Like her hubby, Eileen is clueless. Does The Clearing mean to suggest that you can live with the same person for decades without ever getting to know him
The shifting back and forth between the two stories is detrimental in terms of tension building. Just as you begin to get involved in the interaction between the two adversaries, the action goes back to Hayes’ wife and her entourage.
A film starring Redford and Helen Mirren is clearly meant for adult audiences and indeed the film’s ambience is emotionally mature.
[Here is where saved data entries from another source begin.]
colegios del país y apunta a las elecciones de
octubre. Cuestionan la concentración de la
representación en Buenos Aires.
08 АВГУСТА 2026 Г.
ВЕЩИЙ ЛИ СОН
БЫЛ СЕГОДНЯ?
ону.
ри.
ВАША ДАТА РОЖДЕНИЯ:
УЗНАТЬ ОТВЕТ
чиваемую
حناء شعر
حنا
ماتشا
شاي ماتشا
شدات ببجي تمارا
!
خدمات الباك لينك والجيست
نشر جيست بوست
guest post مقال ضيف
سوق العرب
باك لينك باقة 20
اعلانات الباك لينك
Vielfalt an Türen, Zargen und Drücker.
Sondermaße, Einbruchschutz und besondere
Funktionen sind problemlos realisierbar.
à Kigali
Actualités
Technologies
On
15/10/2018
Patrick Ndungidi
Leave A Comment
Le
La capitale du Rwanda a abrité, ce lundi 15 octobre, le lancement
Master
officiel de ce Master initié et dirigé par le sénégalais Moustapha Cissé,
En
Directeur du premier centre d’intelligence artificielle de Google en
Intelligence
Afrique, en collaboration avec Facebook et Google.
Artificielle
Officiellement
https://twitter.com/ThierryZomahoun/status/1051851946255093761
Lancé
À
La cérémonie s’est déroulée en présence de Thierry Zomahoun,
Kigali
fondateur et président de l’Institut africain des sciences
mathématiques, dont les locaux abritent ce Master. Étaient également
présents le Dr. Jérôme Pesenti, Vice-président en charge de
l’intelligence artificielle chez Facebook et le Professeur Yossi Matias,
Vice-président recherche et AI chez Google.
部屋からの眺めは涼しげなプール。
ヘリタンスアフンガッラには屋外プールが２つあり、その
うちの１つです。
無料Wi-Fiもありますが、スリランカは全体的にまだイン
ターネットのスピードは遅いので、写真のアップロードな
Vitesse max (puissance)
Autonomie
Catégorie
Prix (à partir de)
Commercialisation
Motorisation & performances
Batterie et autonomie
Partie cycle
The film aims to be thought-provoking, a suspense thriller for the thinking man. But, in this case, maturity translates into an undernourished drama and understated feelings.
Portraying a man whose entire life has been defined by his status as an underdog, Redford presents a quiet veneer that carries his character for a while. In the process, though, Hayes is forced to reexamine his ethical code as well as all the people he’s betrayed in his life, including his wife. However, all this is done silently and internally.
Though a fine actress, Mirren can’t bring out the subdued drama of the betrayed wife to the surface, even when she visits her husband’s mistress. Eileen is meant to be a proper wife and mother who has repressed her feelings for her husband and her children for too long. You expect some intense confrontations between wife and mistress, and especially wife and husband, but all the potentially explosive scenes unfold in the same calmly moderate rhythm. The whole movie is so low-key that when the climax finally arrives it leaves no impact.
The Clearing is a polite film in which not only the protagonists but also the villain is mild-mannered and too considerate. Mack allows Hayes to remove his coat when it’s too hot. Dafoe is one of the few actors who can effortlessly project menace and craziness but here he’s asked to play a reasonable and sensitive killer!
Brugge’s determination to avoid visual and thematic clichs of the suspense genre is admirable. However, he goes to the opposite extreme, trusting too much in his audience’s intelligence, refusing to manipulate expectations. Decorous and nicely crafted, the movie is neither wrenching nor gripping; it’s just listless. The restrained tone tests the limits of the viewers’ patience-and the very definition of what constitutes a suspense mystery, which is how the film is being sold.
The Clearing is devoid of the juice and the quickening of the pulse that make thrillers enjoyable.